What you will do
Counting only lines that contain the string "pixels", how many are there in the data? Say the number alone.

Provided data
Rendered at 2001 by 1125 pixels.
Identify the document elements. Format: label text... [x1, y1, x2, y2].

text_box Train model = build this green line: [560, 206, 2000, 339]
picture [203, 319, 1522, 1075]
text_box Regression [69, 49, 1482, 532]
==
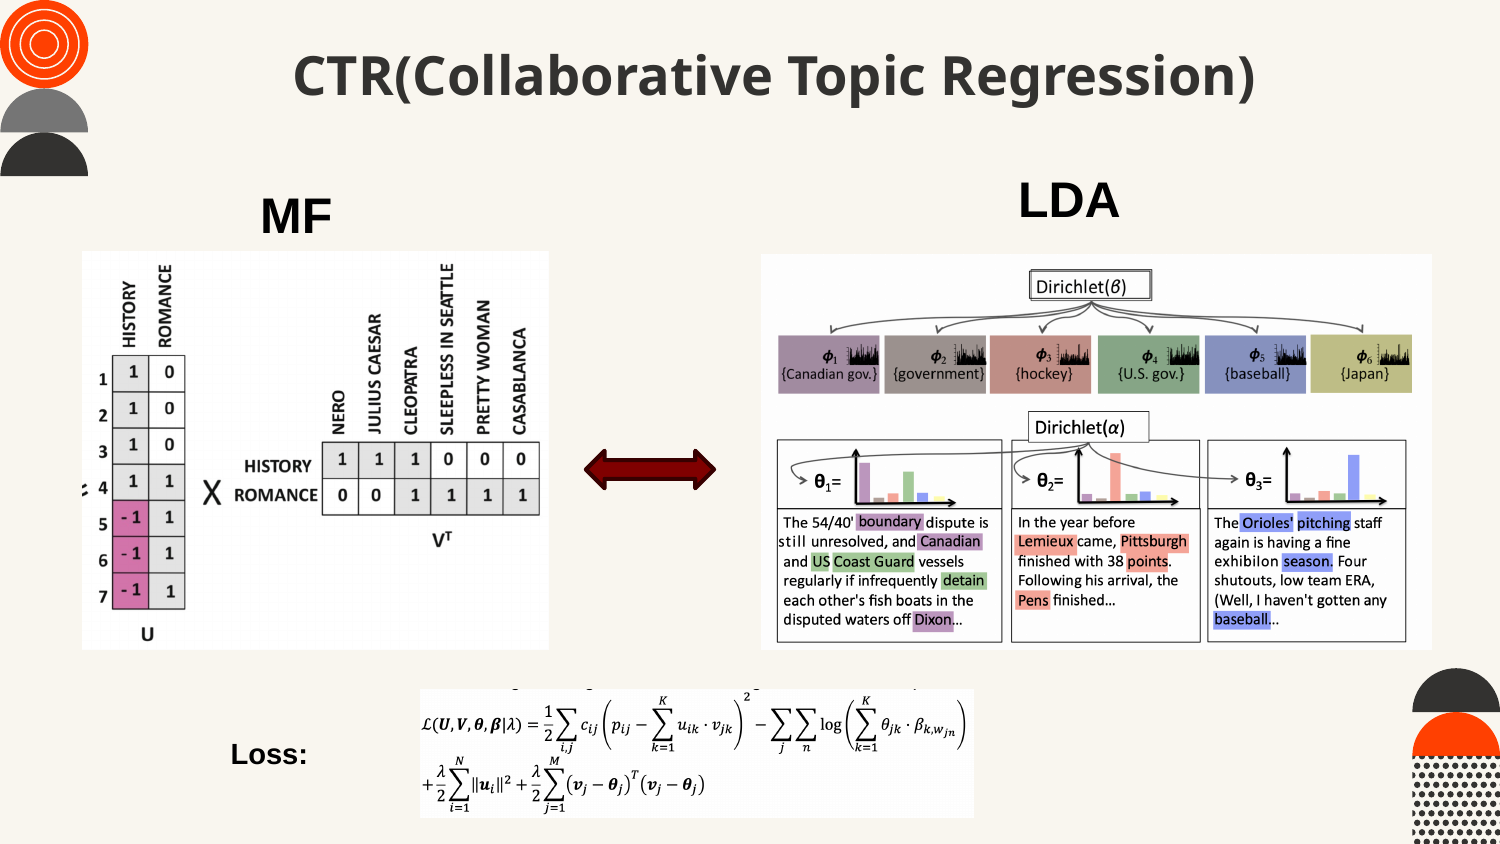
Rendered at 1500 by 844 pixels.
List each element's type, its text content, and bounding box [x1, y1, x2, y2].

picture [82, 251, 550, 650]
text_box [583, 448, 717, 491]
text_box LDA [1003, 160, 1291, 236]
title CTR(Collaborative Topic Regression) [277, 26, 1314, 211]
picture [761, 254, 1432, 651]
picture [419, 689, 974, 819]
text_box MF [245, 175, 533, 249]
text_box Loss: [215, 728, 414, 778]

Task response
2